Our findings in CF mice are consistent with a model of malnutrition causing growth retardation. Various types of induced malnutrition in rodents including starvation and caloric restriction cause reduced serum Gh (24,25) and Igf-1 (24,26). [Note that this differs from the human response to malnutrition which includes elevated GH and reduced IGF-1 (35)]. This study found that CF mice had low serum Igf-1, as well as evidence of a Gh deficit (although only females had low serum Gh). One simple explanation for this finding is that CF mice consume less food leading to malnutrition and growth retardation. We found, however, that CF mice ate at least as much as age-matched WT mice (Fig. 5). It is important to note that although CF mice ate adequately for the studied ages, it is possible that younger CF mice did not. The ages examined in this study were limited by poor survival in younger, separately caged CF mice. Despite this caveat, the food intake data suggest that CF mouse growth retardation is caused by consumption-independent mechanisms.

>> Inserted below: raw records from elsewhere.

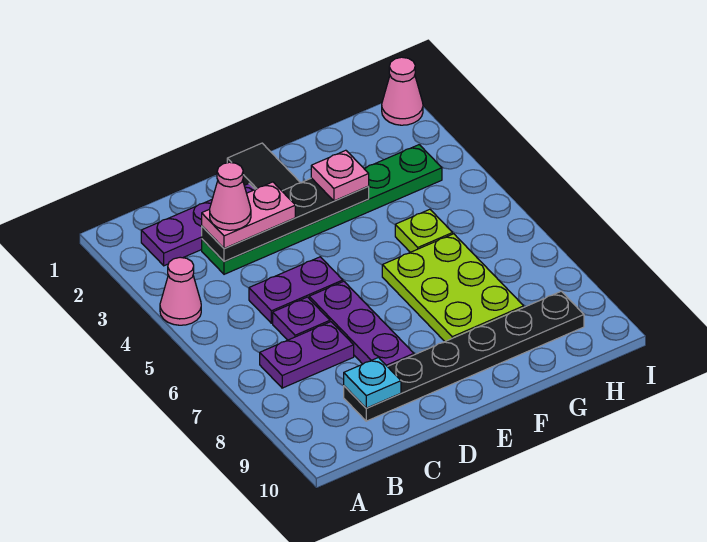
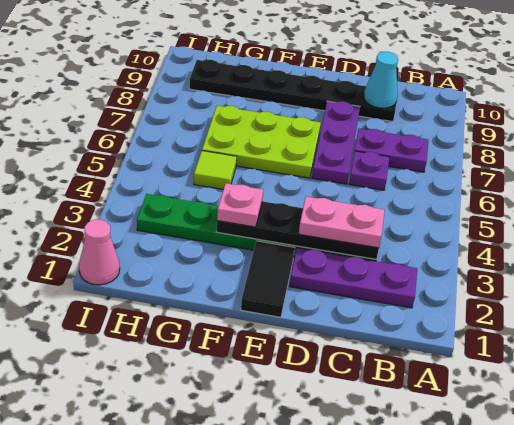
pink cone A4 level 1 -> none
pink cone C3 level 4 -> none
purple plate C5:D5 level 1 -> none
cyan plate C9 level 2 -> cyan cone C9 level 2
lime plate F6:G8 level 1 -> lime plate E6:G7 level 1
lime plate G5 level 1 -> lime tile G5 level 1

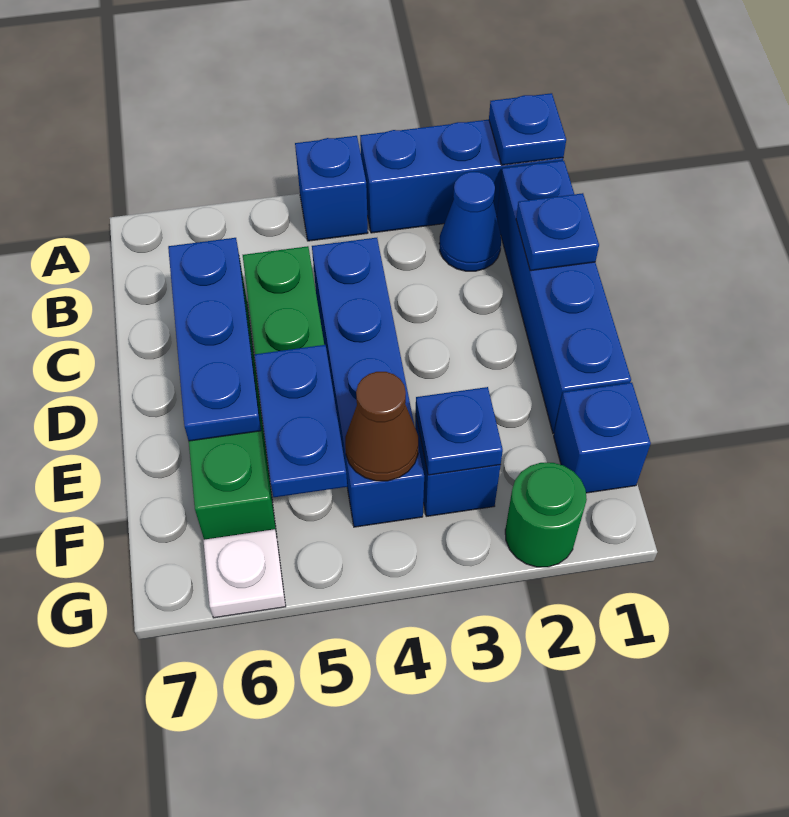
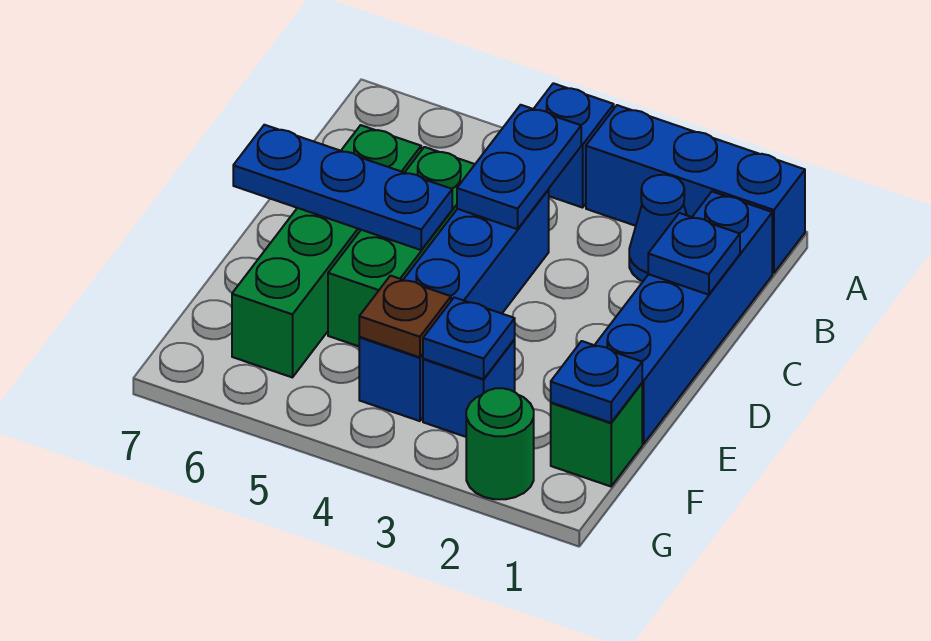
blue plate A1 level 2 -> blue plate F1 level 2
blue plate C6:E6 level 2 -> blue plate D5:D7 level 2
blue plate E5:F5 level 2 -> blue plate B4:C4 level 2
blue brick F1 level 1 -> green brick F1 level 1
brown cone F4 level 2 -> brown plate F4 level 2
white plate G6 level 1 -> none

One likely consumption-independent mechanism for growth retardation is malabsorption leading to an energy deficit. CF mice have severe gastrointestinal disease (16,17) and CF mice with a null Cftr mutation have lipid malabsorption (36). We speculate that loss of Cftr function results in intestinal epithelial cell dysfunction, including altered fluid and electrolyte transport, but also malabsorption in this tissue. Malabsorption would be predicted to cause an energy deficit and suppress growth, including reduced production and secretion of Igf-1. To quantify this phenomenon, an important area of future research would be to measure total fecal energy losses in CF mice. Since the CF mouse has minor pancreatic disease (16,36), this experiment would help elucidate the role of primary intestinal disease on malabsorption and growth.

The CF mouse may also be used to study other proposed contributors to the growth defect. First, it has been suggested that hypothalamic Cftr regulates neuropeptide secretion or energy balance regulation, ultimately affecting the growth and reproductive axes (10,11). Study of mice with a neuron-specific deletion of Cftr would help elucidate the role of neuronal Cftr. Second, chronic inflammation may also contribute to growth retardation in CF (7). There is evidence that CF patients have elevated systemic cytokines (37,38) and CF mice have elevated expression of inflammatory mediators in the intestine (39). Chronic systemic cytokines have been shown to blunt growth and growth hormones (40). To determine whether chronic inflammation is affecting growth in CF mice, systemic inflammation would have to be demonstrated and subsequently manipulated pharmacologically or genetically to elicit a change in growth. Third, several studies have shown that CF patients have elevated resting energy expenditure which is likely due to increased work of breathing (6). Studies have also suggested, however, that loss of Cftr causes primary cellular energy wasting (8,9). Measurements of energy expenditure in the CF mouse, which has no lung disease but may share a primary energy-wasting defect with humans, would help define the etiology of elevated resting energy expenditure.

In summary, growth has been identified as an important clinical target in cystic fibrosis, but normal growth in CF patients has not been universally achieved. We propose that a mouse model of CF, which is here shown to have severely inhibited growth and low serum Igf-1 despite adequate food intake, will serve to model several potential mechanisms of CF growth retardation in humans. Specifically, the CF mouse may elucidate the effects on growth of intestinal disease, inflammatory cytokines, hypothalamic Cftr, and a proposed energy wasting defect.